Baking has become way more polarizing than it should be.
Academy Award monologues, Jay Carney’s facial hair, Pitchfork Festival’s freshly announced headliners. Those can be polarizing. But, honestly, what the hell did cookies ever do to you? (Unless you’re plagued by gluten intolerance in which case, let’s not go there today.)
It’s always the same argument: People love cooking because you can “improvise,” it’s OK if you mess up, there’s no error a little sea salt and/or parmesan can’t fix. People hate baking because it’s scientific, because there are numbers involved (worse, fractions), because you can’t just let the cake sitting in the oven slip your mind when you’re busy doing work and balancing your checkbook on that very luxurious couch.
People don’t understand that baking is a non-threat. It can be much more forgiving than you think.
On a particularly snowy Saturday not long ago, I had every intention of making scones.
I could envision the Joy the Baker recipe in my head when I scurried around the produce nook at Whole Foods…then I got home and realized I didn’t have anywhere near the necessary amount of butter. (I’m always overestimating the amount of butter in our fridge…I buy it so often and yet, that Land O’Lakes Native American girl/logo is constantly disappearing from my dairy shelf.)
Plan B: pound cake. The recipe called for “Honey Whole Wheat Pound Cake,” but all-purpose flour and the addition of my new WF raspberries seemed like acceptable edits.
All went well until – when pouring the batter into the loaf pan – I realized there was enough to fill the entire damn thing (not just 3/4, the acceptable fill-level in order to prevent chaos and allow room for the cake to rise.) Against my better judgement, I put the way too full pan in the oven, figuring that Joy knows best and I should just let it go.
…Until the sound of sizzling, overflowing batter hitting and smoking from the bottom of the oven filled the living room. Until the kitchen that only an Ewok could fit in started hazing up like L.A. on a “clear” morning.

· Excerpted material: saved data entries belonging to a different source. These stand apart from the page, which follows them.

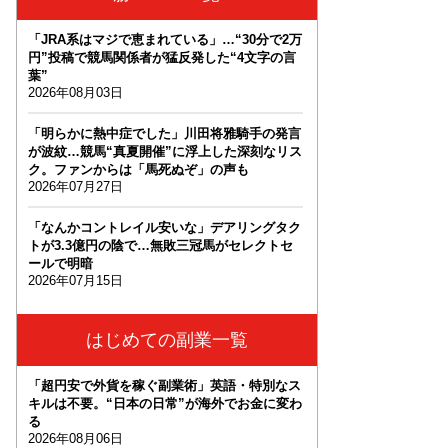
「JRA系はマジで恵まれている」…“30分で2万
円”投稿で競馬関係者が猛反発した“4文字の言
葉”
2026年08月03日
「明らかに熱中症でした」川田将雅騎手の発言
が波紋…競馬“真夏開催”に浮上した深刻なリス
ク。ファンからは「馬死ぬぞ」の声も
2026年07月27日
「なんかコントレイル安いな」デアリングタク
トが3.3億円の陰で…無敗三冠馬がセレクトセ
ールで明暗
2026年07月15日
はじめての副業一覧
「超円安で外貨を稼ぐ副業術」英語・特別なス
キルは不要。“日本の日常”が海外でお金に変わ
る
2026年08月06日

There are a lot of things I let go to waste (leftover chicken, potatoes that I forget are in my produce drawer, etc.) but a baked good is too coveted to give up on. Amid the burn and haze and constant threat of our old building’s hypersensitive smoke detectors, I ladled out a few scoopfuls of semi-cooked batter until the remaining portion looked like it should have before I ever put it in the oven.
An hour later, we had beautiful, moist pound cake. And an oven that smelled like hell.
Moral(s) of the story: Even the worst baking experiences can be salvaged halfway through. Also, know the actual size of your own pans. Despite my loaf pan “looking” 9×5 (as the recipe called for), a postmortem examination revealed it’s, in fact, 7.5×4.5. Oops.
Honey Raspberry Pound Cake
Makes one 9×5 inch loaf. Adapted from the Joy the Baker Cookbook.
2.25 c all-purpose flour
2 tsp baking powder
1/2 tsp baking soda
1 tsp salt
3/4 c softened, unsalted butter
1 c granulated sugar
1/2 c honey
3 large eggs
2 tsp vanilla extract
1 c buttermilk (Pro Tip: I’ve never bought buttermilk. You can make your own quickly by pouring 1 cup of milk over 1 tbsp of lemon juice or white vinegar. Stir and let rest for 2 minutes.)
3/4 small carton of raspberries, rinsed
Preheat the oven to 350° with a rack lined up in the center. Grease your 9×5 loaf pan and set aside.
In a large bowl, mix the dry ingredients (flour, powder, soda and salt.) In a separate bowl, mix together the butter, sugar and and honey until soft and well-incorporated. Stir in the eggs one at a time, mixing for a solid minute in between each. Add the vanilla.
Next, add half of the dry mixture to the buttery bowl. Slowly pour/mix in the buttermilk and stir well. Then, add the remaining flour mix and stir until smooth. Finally, pour in the berries. You don’t want to mix these in too hard because they’re pretty fragile and you want them to retain their shape, not explode and turn your batter blue before baking even begins.
Gently pour the batter into you 9×5 (PLEASE) pan – the batter should only fill the pan 75% of the way up. If you somehow find yourself with a surplus, make a second small loaf or throw it in a muffin tin, just don’t overfill the pan.
Let the cake bake for 55-65 minutes, or until a toothpick poked into the center comes out crumb-less. Let it cool in the pan for at least 20 minutes before popping it out.
Of course, before you try any of this, you might want to make sure your oven has a self-cleaning function.